Haïti : L'ONU lance un appel à l'aide internationale après un séisme meurtrier

13 janvier 2010

Le Secrétaire général de l'ONU, Ban Ki-moon, a lancé mercredi un appel pressant à la communauté internationale pour qu'elle vienne en aide à Haïti à la suite du séisme de grande ampleur qui a dévasté la capitale Port-au-Prince mardi.

« Il ne fait aucun doute que nous sommes face à une urgence humanitaire majeure et qu'un effort équivalent en matière de secours s'avère nécessaire », a dit M. Ban. Remerciant les pays qui ont déjà annoncé des mesures, il a appelé le monde « à venir en aide à Haïti en cette heure de grande nécessité ». De son côté, le Conseil de sécurité de l'ONU a exprimé sa profonde sympathie et solidarité avec les victimes et leurs familles.

Les bâtiments et les infrastructures de Port-au-Prince ont gravement souffert tandis que les services essentiels – eau, électricité – ne sont pratiquement plus assurés. En milieu de journée, la Mission des Nations Unies pour la stabilisation en Haïti (MINUSTAH) a précisé que le Palais national, la cathédrale et d'autres édifices publics importants avaient été détruits. Les hôtels, les hôpitaux, les écoles, la prison de Port-au-Prince ont subi des dégâts importants.

Le port de la capitale haïtienne a aussi subi des dégâts importants et la tour de contrôle de l'aéroport international s'est effondrée. Toutefois, les pistes ne sont pas endommagées. Le Secrétaire général adjoint aux opérations de maintien de la paix, Alain Le Roy, a précisé que les mouvements aériens se faisaient visuellement, ce qui impliquait que les pistes étaient uniquement utilisables de jour.

Alors que les premiers secours commençaient à arriver, Ban Ki-moon, a indiqué qu'il était impossible d'établir un bilan des victimes à ce stade mais qu'il était certain qu'il serait lourd. Il a estimé que le tiers de la population haïtienne, soit trois millions de personnes, pourrait avoir été affecté par cette catastrophe.

« Au peuple d'Haïti, je veux dire ceci : nous sommes avec vous. Nous travaillons rapidement – aussi vite que cela est humainement possible », a-t-il dit.

Le Secrétaire général a indiqué qu'il avait parlé avec les président américain Barack Obama qui l'avait assuré que son pays fournirait toute l'assistance possible.

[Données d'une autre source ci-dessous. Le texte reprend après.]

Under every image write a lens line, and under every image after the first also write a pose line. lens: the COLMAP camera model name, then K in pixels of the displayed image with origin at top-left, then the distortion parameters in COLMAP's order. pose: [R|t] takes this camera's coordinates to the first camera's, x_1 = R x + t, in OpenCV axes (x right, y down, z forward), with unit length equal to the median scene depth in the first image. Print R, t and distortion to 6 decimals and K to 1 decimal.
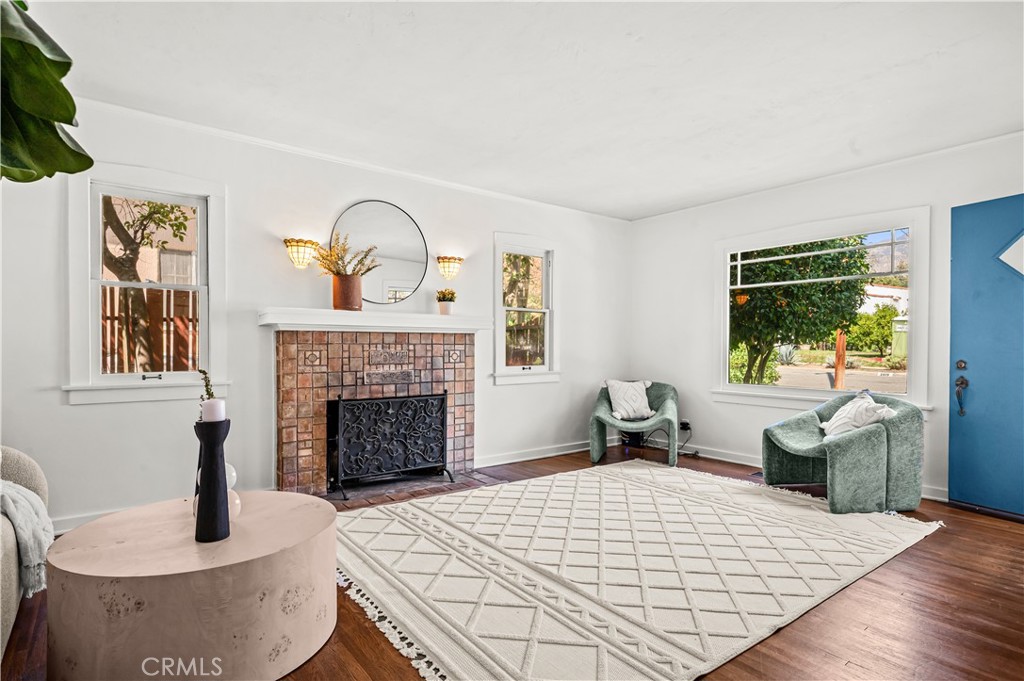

« Mes pensées et mes prières sont avec le peuple d'Haïti. Mon bureau à l'ONU et l'ensemble du système des Nations Unies suivent la situation et nous sommes prêts à faire le maximum pour assister le peuple d'Haïti dans ses efforts de secours, de reconstruction et de redressement », a déclaré pour sa part l'ancien président américain Bill Clinton, Envoyé spécial du Secrétaire général pour Haïti, qui a participé mercredi après-midi à New York à une réunion spéciale de l'Assemblée générale de l'ONU aux côtés de Ban Ki-moon.

La première priorité va aux recherches et aux secours avec des équipes spécialisées équipées de matériel lourd et de chiens qui doivent arriver de Chine, des Etats-Unis, de France et de la République dominicaine voisine, a rappelé le Secrétaire général adjoint aux affaires humanitaires et Coordonnateur des secours d'urgence, John Holmes.

Le Fonds central d'intervention d'urgence (CERF) a débloqué dix millions de dollars pour parer au plus pressé tandis qu'un appel de fonds d'urgence devrait être lancé en fin de semaine.

L'ONU elle-même a été durement frappée, un bilan provisoire et sans doute très en dessous de la réalité faisait état de 16 morts. On était sans nouvelles de 150 autres employés, dont les deux principaux responsables de la MINUSTAH, Hédi Annabi et son adjoint Luiz Carlos da Costa

Pour les remplacer au moins provisoirement, M. Ban a dépêché sur place son ancien représentant en Haïti, Edmond Mulet, et actuel numéro deux des opérations de maintien de la paix. Par ailleurs, « la chaîne de commandement militaire demeure opérationnelle », a assuré M. Le Roy, le haut commandement ne déplorant aucune victime à ce stade.

La MINUSTAH, qui a été créée en 2004, dispose de 9.000 personnels militaires et de police sur place ainsi que de 2.000 employés civils. Quelque 3.000 casques bleus et policiers de l'ONU se trouvent dans la région de Port-au-Prince où leur rôle sera de maintenir l'ordre et de participer aux efforts de secours.